Count each line below that has the word "wire" in it, and give only the total.

______

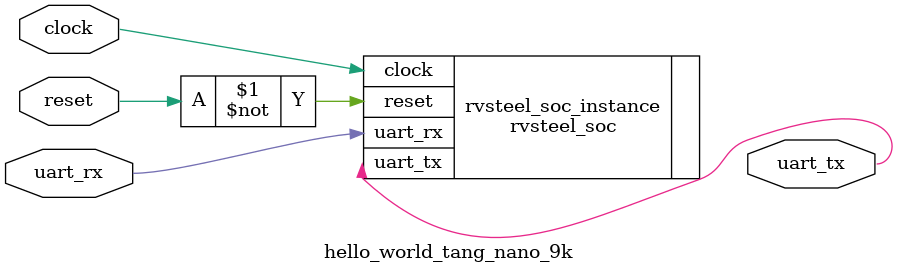
<source format=v>
/**************************************************************************************************

MIT License

Copyright (c) 2020-present Rafael Calcada

Permission is hereby granted, free of charge, to any person obtaining a copy
of this software and associated documentation files (the "Software"), to deal
in the Software without restriction, including without limitation the rights
to use, copy, modify, merge, publish, distribute, sublicense, and/or sell
copies of the Software, and to permit persons to whom the Software is
furnished to do so, subject to the following conditions:

The above copyright notice and this permission notice shall be included in all
copies or substantial portions of the Software.

THE SOFTWARE IS PROVIDED "AS IS", WITHOUT WARRANTY OF ANY KIND, EXPRESS OR
IMPLIED, INCLUDING BUT NOT LIMITED TO THE WARRANTIES OF MERCHANTABILITY,
FITNESS FOR A PARTICULAR PURPOSE AND NONINFRINGEMENT. IN NO EVENT SHALL THE
AUTHORS OR COPYRIGHT HOLDERS BE LIABLE FOR ANY CLAIM, DAMAGES OR OTHER
LIABILITY, WHETHER IN AN ACTION OF CONTRACT, TORT OR OTHERWISE, ARISING FROM,
OUT OF OR IN CONNECTION WITH THE SOFTWARE OR THE USE OR OTHER DEALINGS IN THE
SOFTWARE.

**************************************************************************************************/

/**************************************************************************************************

Project Name:  RISC-V Steel System-on-Chip - Hello World demo for Tang Nano 9K FPGA dev boards
Project Repo:  github.com/riscv-steel/riscv-steel
Author:        github.com/JN513

Top Module:    hello_world_tang_nano_9k
 
**************************************************************************************************/

module hello_world_tang_nano_9k (

  input   wire clock,
  input   wire reset,
  input   wire uart_rx,
  output  wire uart_tx

  );

  rvsteel_soc #(

    .CLOCK_FREQUENCY          (27000000           ),
    .UART_BAUD_RATE           (9600               ),
    .MEMORY_SIZE              (4096               ),
    .MEMORY_INIT_FILE         ("hello-world.hex"  ),
    .BOOT_ADDRESS             (32'h00000000       )

  ) rvsteel_soc_instance (
    
    .clock                    (clock              ),
    .reset                    (~reset              ),
    .uart_rx                  (uart_rx            ),
    .uart_tx                  (uart_tx            )

  );

endmodule

</source>
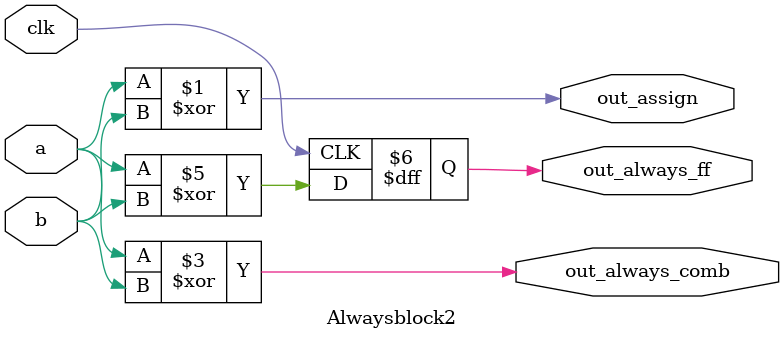
<source format=v>
module Alwaysblock2(
	input clk,
    input a,
    input b,
    output wire out_assign,
    output reg out_always_comb,
    output reg out_always_ff
    );
	
	assign out_assign = a ^ b;
	always@(*) out_always_comb = a ^ b;
	always@(posedge clk) out_always_ff = a ^ b;
endmodule

</source>
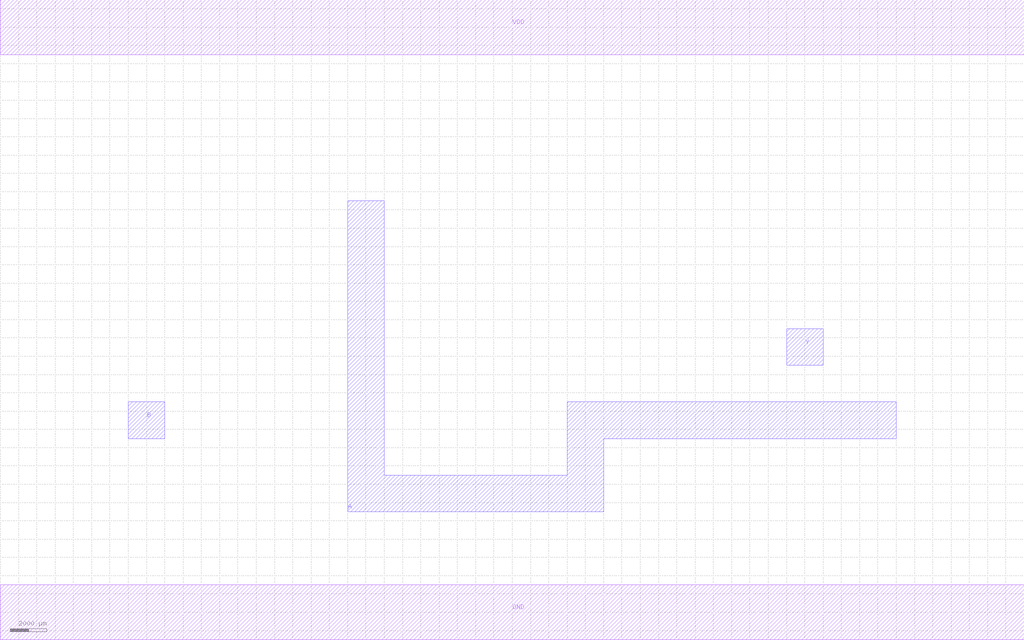
<source format=lef>
MACRO XNOR2X1
 CLASS CORE ;
 ORIGIN 0 0 ;
 FOREIGN XNOR2X1 0 0 ;
 SITE CORE ;
 SYMMETRY X Y R90 ;
  PIN VDD
   DIRECTION INOUT ;
   USE SIGNAL ;
   SHAPE ABUTMENT ;
    PORT
     CLASS CORE ;
       LAYER metal1 ;
        RECT 0.00000000 30500.00000000 56000.00000000 33500.00000000 ;
    END
  END VDD

  PIN GND
   DIRECTION INOUT ;
   USE SIGNAL ;
   SHAPE ABUTMENT ;
    PORT
     CLASS CORE ;
       LAYER metal1 ;
        RECT 0.00000000 -1500.00000000 56000.00000000 1500.00000000 ;
    END
  END GND

  PIN B
   DIRECTION INOUT ;
   USE SIGNAL ;
   SHAPE ABUTMENT ;
    PORT
     CLASS CORE ;
       LAYER metal2 ;
        RECT 7000.00000000 9500.00000000 9000.00000000 11500.00000000 ;
    END
  END B

  PIN A
   DIRECTION INOUT ;
   USE SIGNAL ;
   SHAPE ABUTMENT ;
    PORT
     CLASS CORE ;
       LAYER metal2 ;
        POLYGON 19000.00000000 5500.00000000 19000.00000000 22500.00000000 21000.00000000 22500.00000000 21000.00000000 7500.00000000 31000.00000000 7500.00000000 31000.00000000 11500.00000000 49000.00000000 11500.00000000 49000.00000000 9500.00000000 33000.00000000 9500.00000000 33000.00000000 5500.00000000 ;
    END
  END A

  PIN Y
   DIRECTION INOUT ;
   USE SIGNAL ;
   SHAPE ABUTMENT ;
    PORT
     CLASS CORE ;
       LAYER metal2 ;
        RECT 43000.00000000 13500.00000000 45000.00000000 15500.00000000 ;
    END
  END Y


END XNOR2X1

</source>
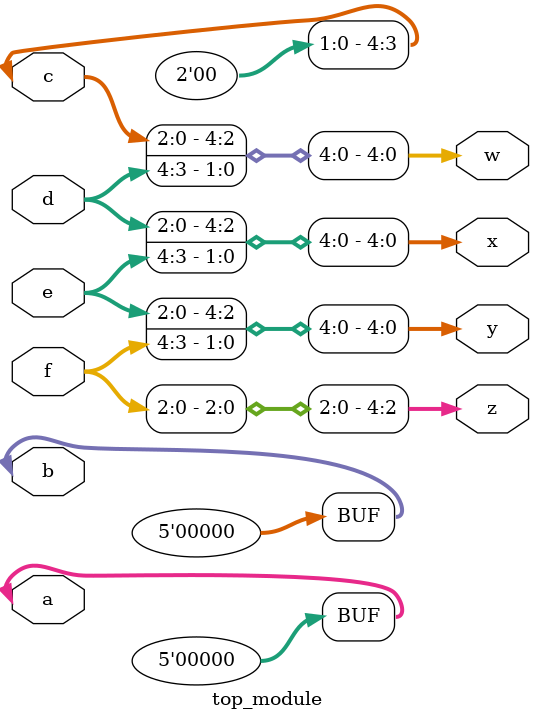
<source format=v>
module top_module (
    input [4:0] a, b, c, d, e, f,
    output [7:0] w, x, y, z );//

    assign { a[4:0],b[4:0],c[4:0],d[4:0],e[4:0],f[4:0],2'b11} = { w[4:0],x[4:0],y[4:0],z[4:0] };

endmodule

</source>
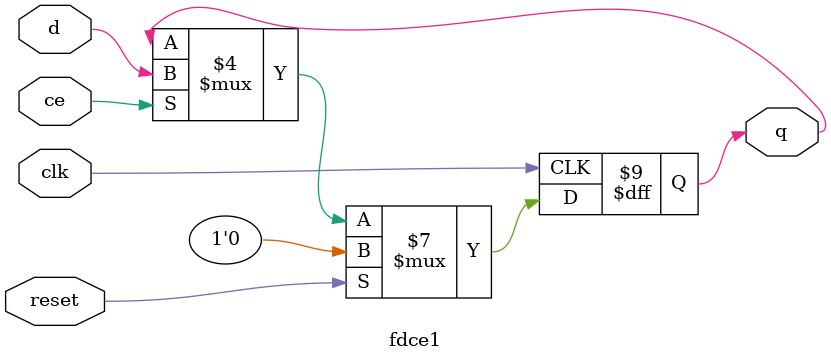
<source format=v>
`timescale 1ns / 1ps
module fdce1(q,clk,ce,reset,d);
    input d,clk,ce,reset;
    output reg q;
initial begin q=0; end
always @ (negedge (clk)) begin
if (reset)
  q <= 1'b0;
 else if (ce)
  q <= d;
 else 
 q<= q ;
end
endmodule
</source>
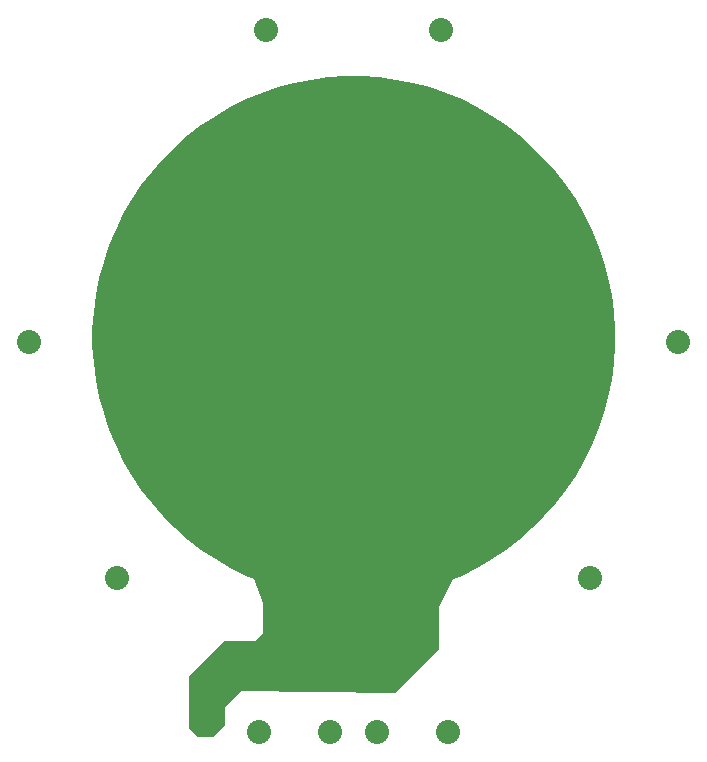
<source format=gbl>
G04*
G04 #@! TF.GenerationSoftware,Altium Limited,Altium Designer,22.10.1 (41)*
G04*
G04 Layer_Physical_Order=2*
G04 Layer_Color=16711680*
%FSLAX25Y25*%
%MOIN*%
G70*
G04*
G04 #@! TF.SameCoordinates,FEF3DBFB-2847-4824-BCEC-0586C65A169C*
G04*
G04*
G04 #@! TF.FilePolarity,Positive*
G04*
G01*
G75*
%ADD15C,0.08000*%
%ADD16C,0.05000*%
G36*
X8540Y226037D02*
X14193Y225292D01*
X19785Y224180D01*
X25292Y222704D01*
X30691Y220872D01*
X35959Y218690D01*
X41072Y216168D01*
X46010Y213317D01*
X50751Y210150D01*
X55274Y206679D01*
X59561Y202919D01*
X63593Y198888D01*
X67352Y194601D01*
X70823Y190078D01*
X73990Y185337D01*
X76841Y180399D01*
X79363Y175286D01*
X81545Y170018D01*
X83378Y164619D01*
X84853Y159112D01*
X85966Y153520D01*
X86710Y147867D01*
X87083Y142178D01*
Y139327D01*
Y136476D01*
X86710Y130787D01*
X85966Y125134D01*
X84853Y119542D01*
X83378Y114034D01*
X81545Y108635D01*
X79363Y103368D01*
X76841Y98254D01*
X73990Y93317D01*
X70823Y88576D01*
X67352Y84052D01*
X63593Y79766D01*
X59561Y75734D01*
X55274Y71975D01*
X50751Y68504D01*
X46010Y65336D01*
X41072Y62485D01*
X35959Y59964D01*
X32955Y58720D01*
X28323Y49525D01*
Y35585D01*
X13709Y20970D01*
X-37428Y21432D01*
X-43000Y15911D01*
Y10000D01*
X-47000Y6000D01*
X-52000D01*
X-55000Y9000D01*
X-55000Y14008D01*
X-55000Y26236D01*
X-43236Y38000D01*
X-32974D01*
X-30078Y40973D01*
X-30339Y50897D01*
X-33145Y58798D01*
X-35959Y59964D01*
X-41072Y62485D01*
X-46010Y65336D01*
X-50751Y68504D01*
X-55274Y71975D01*
X-59561Y75734D01*
X-63593Y79766D01*
X-67352Y84052D01*
X-70823Y88576D01*
X-73990Y93317D01*
X-76841Y98254D01*
X-79363Y103368D01*
X-81545Y108635D01*
X-83378Y114034D01*
X-84853Y119542D01*
X-85966Y125134D01*
X-86710Y130787D01*
X-87083Y136476D01*
Y139327D01*
Y142178D01*
X-86710Y147867D01*
X-85966Y153520D01*
X-84853Y159112D01*
X-83378Y164619D01*
X-81545Y170018D01*
X-79363Y175286D01*
X-76841Y180399D01*
X-73990Y185337D01*
X-70823Y190078D01*
X-67352Y194601D01*
X-63593Y198888D01*
X-59561Y202919D01*
X-55274Y206679D01*
X-50751Y210150D01*
X-46010Y213317D01*
X-41072Y216168D01*
X-35959Y218690D01*
X-30691Y220872D01*
X-25292Y222704D01*
X-19785Y224180D01*
X-14193Y225292D01*
X-8540Y226037D01*
X-2851Y226410D01*
X2851D01*
X8540Y226037D01*
D02*
G37*
D15*
X-108268Y137795D02*
D03*
X7874Y7874D02*
D03*
X-7874D02*
D03*
X29134Y241732D02*
D03*
X-29134D02*
D03*
X108268Y137795D02*
D03*
X31496Y7874D02*
D03*
X-78740Y59055D02*
D03*
X78740D02*
D03*
X-31496Y7874D02*
D03*
D16*
X-50000Y11000D02*
D03*
M02*

</source>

______

- **WRITTEN ANSWER**: 5